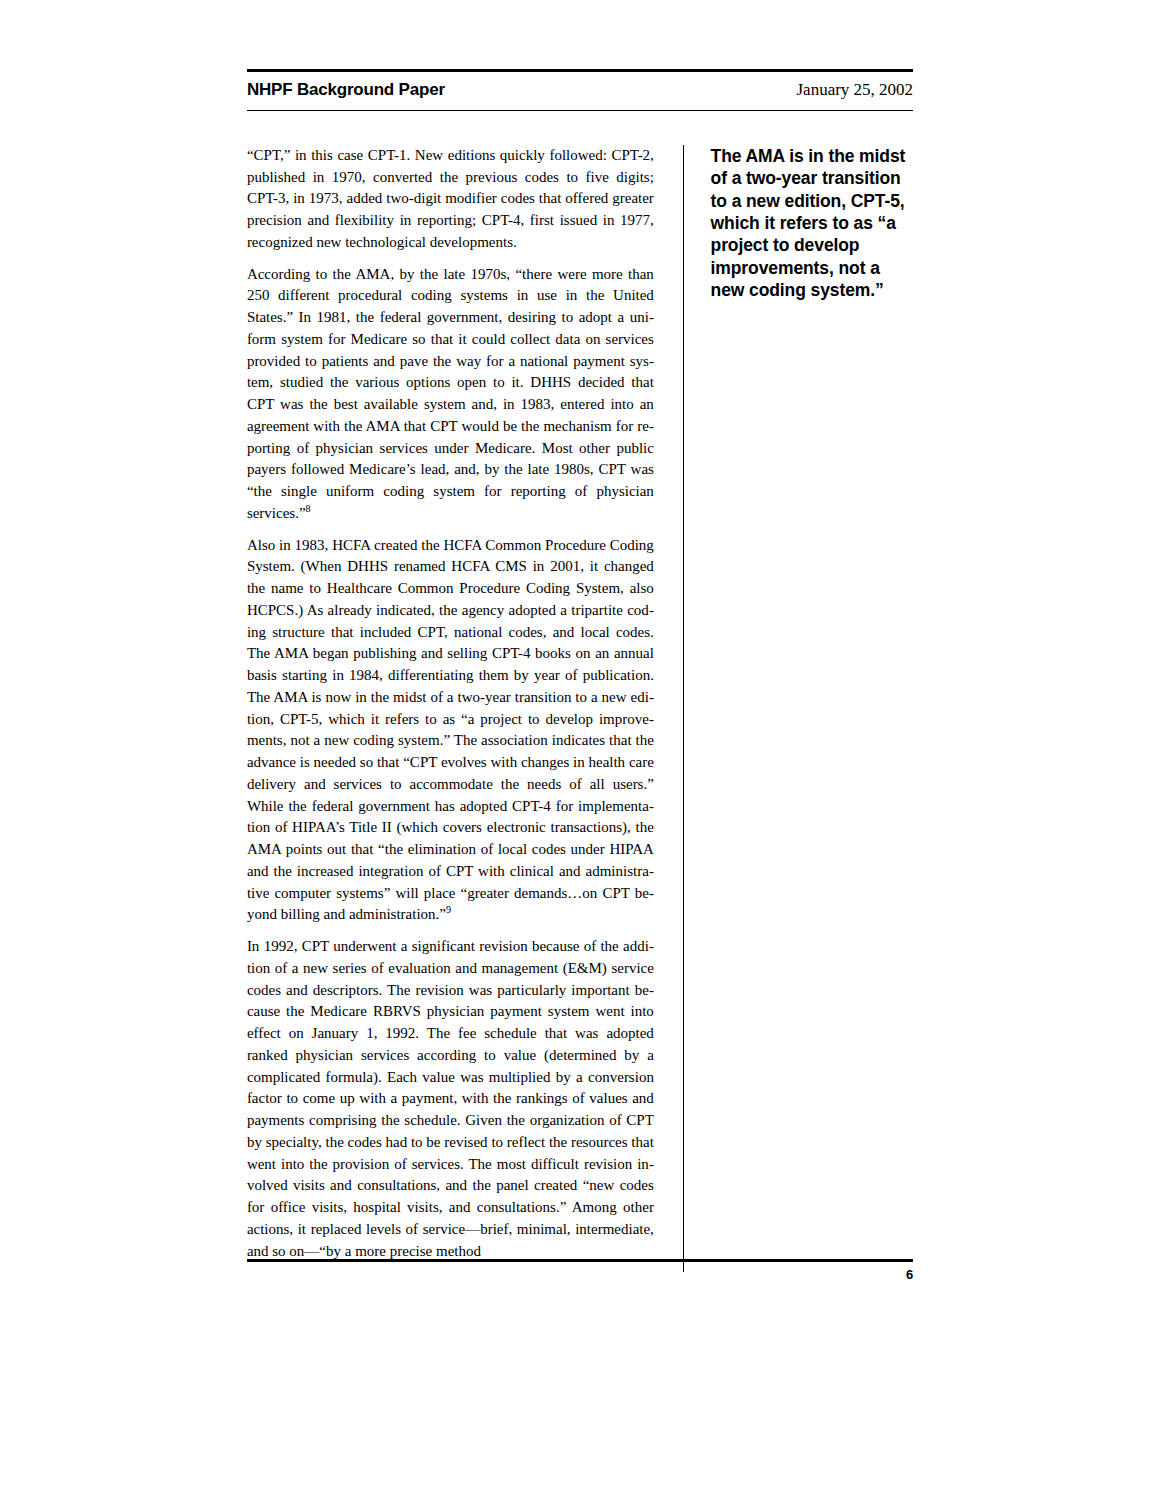NHPF Background Paper
January 25, 2002
“CPT,” in this case CPT-1. New editions quickly followed: CPT-2, published in 1970, converted the previous codes to five digits; CPT-3, in 1973, added two-digit modifier codes that offered greater precision and flexibility in reporting; CPT-4, first issued in 1977, recognized new technological developments.
According to the AMA, by the late 1970s, “there were more than 250 different procedural coding systems in use in the United States.” In 1981, the federal government, desiring to adopt a uniform system for Medicare so that it could collect data on services provided to patients and pave the way for a national payment system, studied the various options open to it. DHHS decided that CPT was the best available system and, in 1983, entered into an agreement with the AMA that CPT would be the mechanism for reporting of physician services under Medicare. Most other public payers followed Medicare’s lead, and, by the late 1980s, CPT was “the single uniform coding system for reporting of physician services.”8
Also in 1983, HCFA created the HCFA Common Procedure Coding System. (When DHHS renamed HCFA CMS in 2001, it changed the name to Healthcare Common Procedure Coding System, also HCPCS.) As already indicated, the agency adopted a tripartite coding structure that included CPT, national codes, and local codes. The AMA began publishing and selling CPT-4 books on an annual basis starting in 1984, differentiating them by year of publication. The AMA is now in the midst of a two-year transition to a new edition, CPT-5, which it refers to as “a project to develop improvements, not a new coding system.” The association indicates that the advance is needed so that “CPT evolves with changes in health care delivery and services to accommodate the needs of all users.” While the federal government has adopted CPT-4 for implementation of HIPAA’s Title II (which covers electronic transactions), the AMA points out that “the elimination of local codes under HIPAA and the increased integration of CPT with clinical and administrative computer systems” will place “greater demands…on CPT beyond billing and administration.”9
In 1992, CPT underwent a significant revision because of the addition of a new series of evaluation and management (E&M) service codes and descriptors. The revision was particularly important because the Medicare RBRVS physician payment system went into effect on January 1, 1992. The fee schedule that was adopted ranked physician services according to value (determined by a complicated formula). Each value was multiplied by a conversion factor to come up with a payment, with the rankings of values and payments comprising the schedule. Given the organization of CPT by specialty, the codes had to be revised to reflect the resources that went into the provision of services. The most difficult revision involved visits and consultations, and the panel created “new codes for office visits, hospital visits, and consultations.” Among other actions, it replaced levels of service—brief, minimal, intermediate, and so on—“by a more precise method
The AMA is in the midst of a two-year transition to a new edition, CPT-5, which it refers to as “a project to develop improvements, not a new coding system.”
6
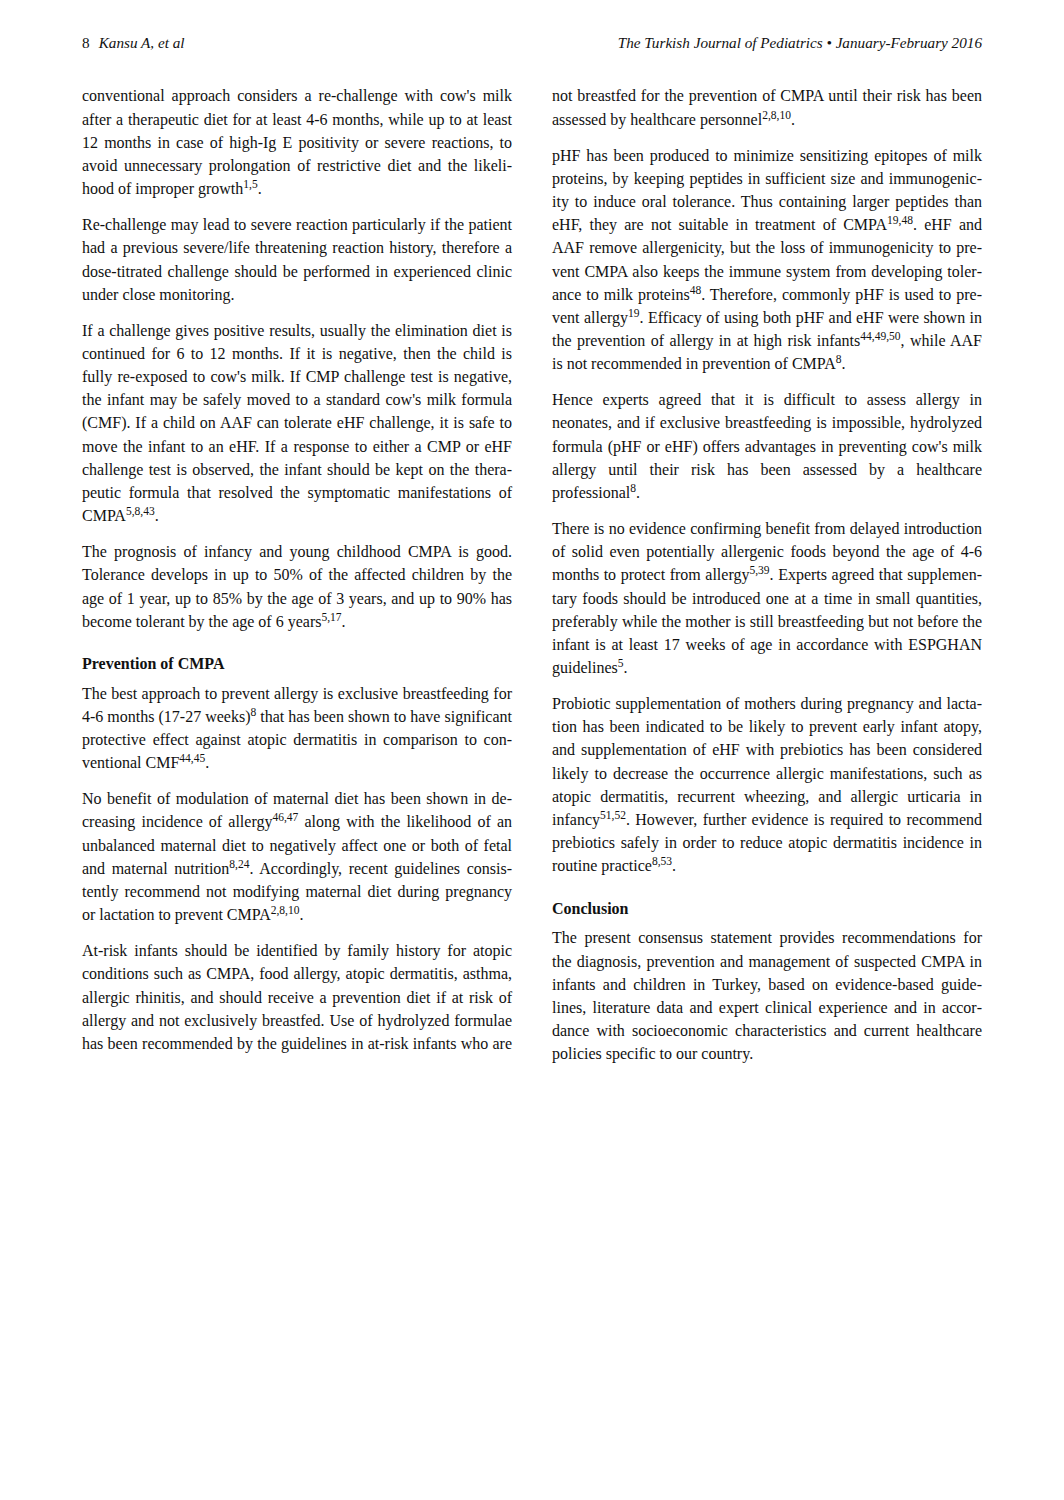8 Kansu A, et al
The Turkish Journal of Pediatrics • January-February 2016
conventional approach considers a re-challenge with cow's milk after a therapeutic diet for at least 4-6 months, while up to at least 12 months in case of high-Ig E positivity or severe reactions, to avoid unnecessary prolongation of restrictive diet and the likelihood of improper growth1,5.
Re-challenge may lead to severe reaction particularly if the patient had a previous severe/life threatening reaction history, therefore a dose-titrated challenge should be performed in experienced clinic under close monitoring.
If a challenge gives positive results, usually the elimination diet is continued for 6 to 12 months. If it is negative, then the child is fully re-exposed to cow's milk. If CMP challenge test is negative, the infant may be safely moved to a standard cow's milk formula (CMF). If a child on AAF can tolerate eHF challenge, it is safe to move the infant to an eHF. If a response to either a CMP or eHF challenge test is observed, the infant should be kept on the therapeutic formula that resolved the symptomatic manifestations of CMPA5,8,43.
The prognosis of infancy and young childhood CMPA is good. Tolerance develops in up to 50% of the affected children by the age of 1 year, up to 85% by the age of 3 years, and up to 90% has become tolerant by the age of 6 years5,17.
Prevention of CMPA
The best approach to prevent allergy is exclusive breastfeeding for 4-6 months (17-27 weeks)8 that has been shown to have significant protective effect against atopic dermatitis in comparison to conventional CMF44,45.
No benefit of modulation of maternal diet has been shown in decreasing incidence of allergy46,47 along with the likelihood of an unbalanced maternal diet to negatively affect one or both of fetal and maternal nutrition8,24. Accordingly, recent guidelines consistently recommend not modifying maternal diet during pregnancy or lactation to prevent CMPA2,8,10.
At-risk infants should be identified by family history for atopic conditions such as CMPA, food allergy, atopic dermatitis, asthma, allergic rhinitis, and should receive a prevention diet if at risk of allergy and not exclusively breastfed. Use of hydrolyzed formulae has been recommended by the guidelines in at-risk infants who are not breastfed for the prevention of CMPA until their risk has been assessed by healthcare personnel2,8,10.
pHF has been produced to minimize sensitizing epitopes of milk proteins, by keeping peptides in sufficient size and immunogenicity to induce oral tolerance. Thus containing larger peptides than eHF, they are not suitable in treatment of CMPA19,48. eHF and AAF remove allergenicity, but the loss of immunogenicity to prevent CMPA also keeps the immune system from developing tolerance to milk proteins48. Therefore, commonly pHF is used to prevent allergy19. Efficacy of using both pHF and eHF were shown in the prevention of allergy in at high risk infants44,49,50, while AAF is not recommended in prevention of CMPA8.
Hence experts agreed that it is difficult to assess allergy in neonates, and if exclusive breastfeeding is impossible, hydrolyzed formula (pHF or eHF) offers advantages in preventing cow's milk allergy until their risk has been assessed by a healthcare professional8.
There is no evidence confirming benefit from delayed introduction of solid even potentially allergenic foods beyond the age of 4-6 months to protect from allergy5,39. Experts agreed that supplementary foods should be introduced one at a time in small quantities, preferably while the mother is still breastfeeding but not before the infant is at least 17 weeks of age in accordance with ESPGHAN guidelines5.
Probiotic supplementation of mothers during pregnancy and lactation has been indicated to be likely to prevent early infant atopy, and supplementation of eHF with prebiotics has been considered likely to decrease the occurrence allergic manifestations, such as atopic dermatitis, recurrent wheezing, and allergic urticaria in infancy51,52. However, further evidence is required to recommend prebiotics safely in order to reduce atopic dermatitis incidence in routine practice8,53.
Conclusion
The present consensus statement provides recommendations for the diagnosis, prevention and management of suspected CMPA in infants and children in Turkey, based on evidence-based guidelines, literature data and expert clinical experience and in accordance with socioeconomic characteristics and current healthcare policies specific to our country.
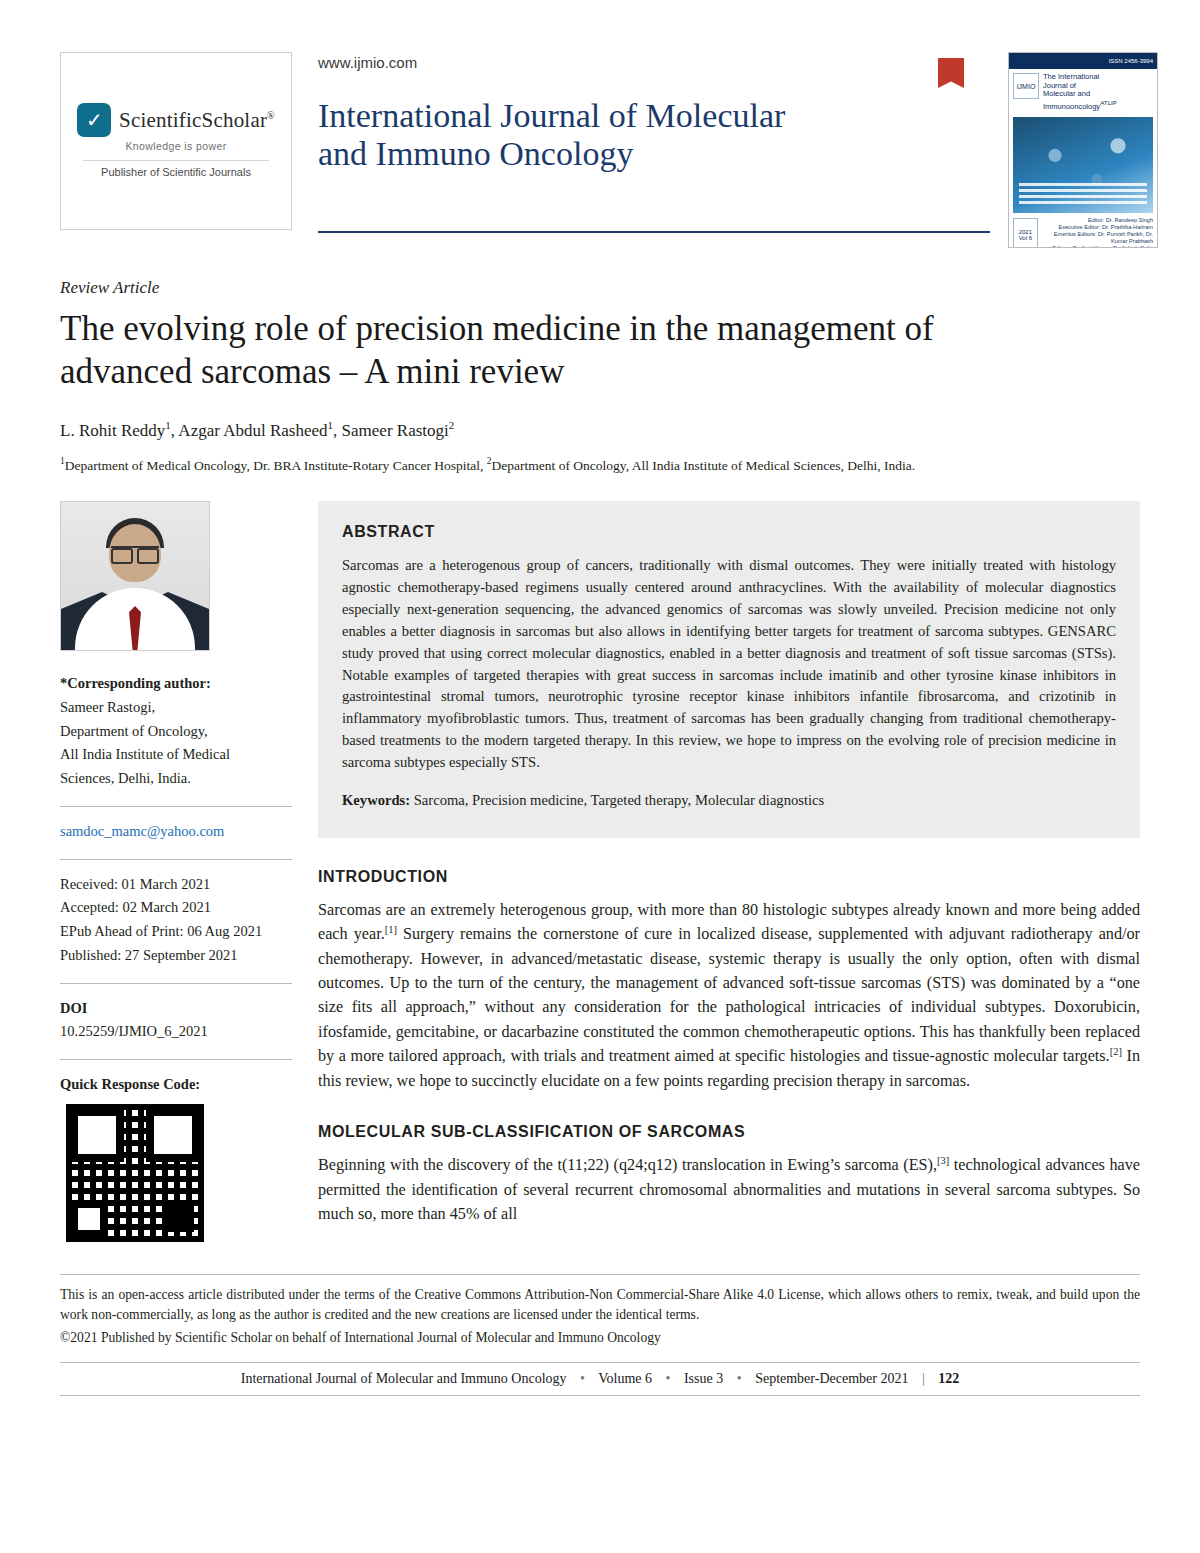✓ ScientificScholar®
Knowledge is power
Publisher of Scientific Journals
www.ijmio.com
International Journal of Molecular
and Immuno Oncology
ISSN 2456-3994
IJMIO
The International
Journal of
Molecular and
ImmunooncologyATLIP
2021
Vol 6
Editor: Dr. Randeep Singh
Executive Editor: Dr. Prathiba Hariram
Emeritus Editors: Dr. Purvish Parikh, Dr. Kumar Prabhash
Editors: Dr. Amit Verma, Dr. Ashish Gulia
Review Article
The evolving role of precision medicine in the management of advanced sarcomas – A mini review
L. Rohit Reddy1, Azgar Abdul Rasheed1, Sameer Rastogi2
1Department of Medical Oncology, Dr. BRA Institute-Rotary Cancer Hospital, 2Department of Oncology, All India Institute of Medical Sciences, Delhi, India.
*Corresponding author:
Sameer Rastogi,
Department of Oncology,
All India Institute of Medical
Sciences, Delhi, India.
samdoc_mamc@yahoo.com
Received: 01 March 2021
Accepted: 02 March 2021
EPub Ahead of Print: 06 Aug 2021
Published: 27 September 2021
DOI
10.25259/IJMIO_6_2021
Quick Response Code:
ABSTRACT
Sarcomas are a heterogenous group of cancers, traditionally with dismal outcomes. They were initially treated with histology agnostic chemotherapy-based regimens usually centered around anthracyclines. With the availability of molecular diagnostics especially next-generation sequencing, the advanced genomics of sarcomas was slowly unveiled. Precision medicine not only enables a better diagnosis in sarcomas but also allows in identifying better targets for treatment of sarcoma subtypes. GENSARC study proved that using correct molecular diagnostics, enabled in a better diagnosis and treatment of soft tissue sarcomas (STSs). Notable examples of targeted therapies with great success in sarcomas include imatinib and other tyrosine kinase inhibitors in gastrointestinal stromal tumors, neurotrophic tyrosine receptor kinase inhibitors infantile fibrosarcoma, and crizotinib in inflammatory myofibroblastic tumors. Thus, treatment of sarcomas has been gradually changing from traditional chemotherapy-based treatments to the modern targeted therapy. In this review, we hope to impress on the evolving role of precision medicine in sarcoma subtypes especially STS.
Keywords: Sarcoma, Precision medicine, Targeted therapy, Molecular diagnostics
INTRODUCTION
Sarcomas are an extremely heterogenous group, with more than 80 histologic subtypes already known and more being added each year.[1] Surgery remains the cornerstone of cure in localized disease, supplemented with adjuvant radiotherapy and/or chemotherapy. However, in advanced/metastatic disease, systemic therapy is usually the only option, often with dismal outcomes. Up to the turn of the century, the management of advanced soft-tissue sarcomas (STS) was dominated by a “one size fits all approach,” without any consideration for the pathological intricacies of individual subtypes. Doxorubicin, ifosfamide, gemcitabine, or dacarbazine constituted the common chemotherapeutic options. This has thankfully been replaced by a more tailored approach, with trials and treatment aimed at specific histologies and tissue-agnostic molecular targets.[2] In this review, we hope to succinctly elucidate on a few points regarding precision therapy in sarcomas.
MOLECULAR SUB-CLASSIFICATION OF SARCOMAS
Beginning with the discovery of the t(11;22) (q24;q12) translocation in Ewing’s sarcoma (ES),[3] technological advances have permitted the identification of several recurrent chromosomal abnormalities and mutations in several sarcoma subtypes. So much so, more than 45% of all
This is an open-access article distributed under the terms of the Creative Commons Attribution-Non Commercial-Share Alike 4.0 License, which allows others to remix, tweak, and build upon the work non-commercially, as long as the author is credited and the new creations are licensed under the identical terms.
©2021 Published by Scientific Scholar on behalf of International Journal of Molecular and Immuno Oncology
International Journal of Molecular and Immuno Oncology • Volume 6 • Issue 3 • September-December 2021 | 122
-=-=-
INSTRUCTIONS TO FOLLOW.
For each line of the entries that includes "March", show that line.

TASK ANSWER.
Received: 01 March 2021
Accepted: 02 March 2021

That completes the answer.